Χάλκινη συνάφεια σε σχήμα κεφαλής λεοντής

The attachment is in the form of a lion bust and belongs to a twin movable handle. Its head is attributed to a low relief, framed by the front legs. At the top it has two adjoining rings, through which the movable cylindrical bucket handles passed. With the help of nails at the height of the ears it would be attached to the protruding crown and the vertical wall of the vessel. The posterior surface, in addition to the single notch just below the rings, which embraced the rim, has two more, 1.5 cm long, at eye level and at the bottom it is cut off sharply, leaving the legs seemingly hanging in space.
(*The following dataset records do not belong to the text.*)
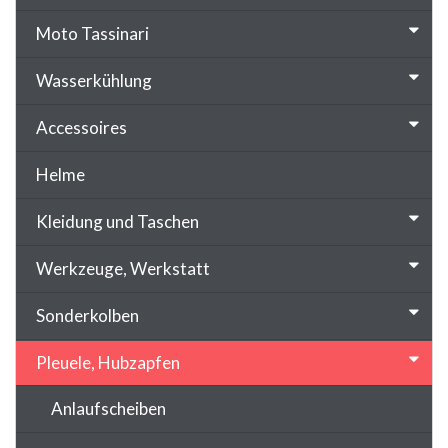
Moto Tassinari
Wasserkühlung
Accessoires
Helme
Kleidung und Taschen
Werkzeuge, Werkstatt
Sonderkolben
Pleuele, Hubzapfen
Anlaufscheiben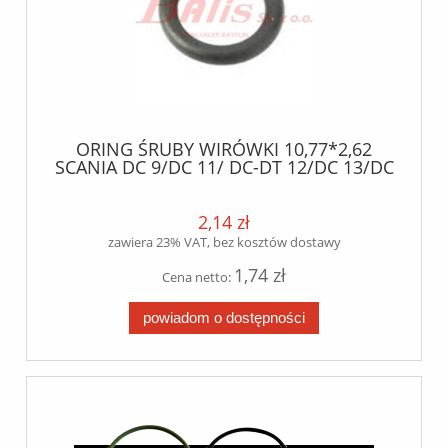
ORING ŚRUBY WIRÓWKI 10,77*2,62
SCANIA DC 9/DC 11/ DC-DT 12/DC 13/DC
16 372983 7400944364 17281481
2,14 zł
zawiera 23% VAT, bez kosztów dostawy
1,74 zł
Cena netto:
powiadom o dostępności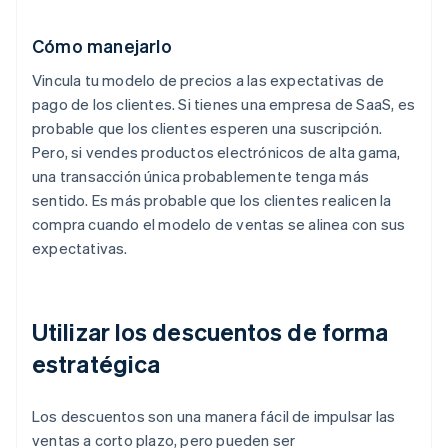
Cómo manejarlo
Vincula tu modelo de precios a las expectativas de
pago de los clientes. Si tienes una empresa de SaaS, es
probable que los clientes esperen una suscripción.
Pero, si vendes productos electrónicos de alta gama,
una transacción única probablemente tenga más
sentido. Es más probable que los clientes realicen la
compra cuando el modelo de ventas se alinea con sus
expectativas.
Utilizar los descuentos de forma
estratégica
Los descuentos son una manera fácil de impulsar las
ventas a corto plazo, pero pueden ser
The anatomical details are rendered in plastic and with engravings. The mane harmoniously crowns the forehead, with embossed flame-shaped hairpins. The semicircle of the crown is completed with large embossed ears. The way of rendering the collar is found in many bronze works of the last quarter of the 6th century BC. Large hemispherical eyelids cover the eye sockets. Concentric arcuate incisions indicate the folds of skin on the muzzle. The toes are also rendered with plasticity. For its type, the relevance refers to the aforementioned much older than Olympia, as well as to a relevance from Delphi of the mature archaic years. Most of our relevance, however, is found in Le 215 of Olympia (Ol. Forsch. XX, 203, table 33, fig. 13.5) in 500 BC. Apart from the oval contour of the head and the rendering of the anatomical details, the rendering of the fiery plumes of the plume in our affinity and those of the collar in the affinity of Olympia is also related. However, because in this one of the Kanellopoulos Museum the hairdressers are rendered in relief, as well as those of the aforementioned relevance of Delphi, I think that this disputed connection between the other two could be considered a work of a Corinthian workshop and dated to the later 6 ai. e.g. like those of the aforementioned relevance of Delphi, I think, that this connection in question could be placed among the other two, to be considered the work of a Corinthian workshop and to be dated to the late 6th c. e.g. like those of the aforementioned relevance of Delphi, I think, that this connection in question could be placed among the other two, to be considered the work of a Corinthian workshop and to be dated to the late 6th c. e.g.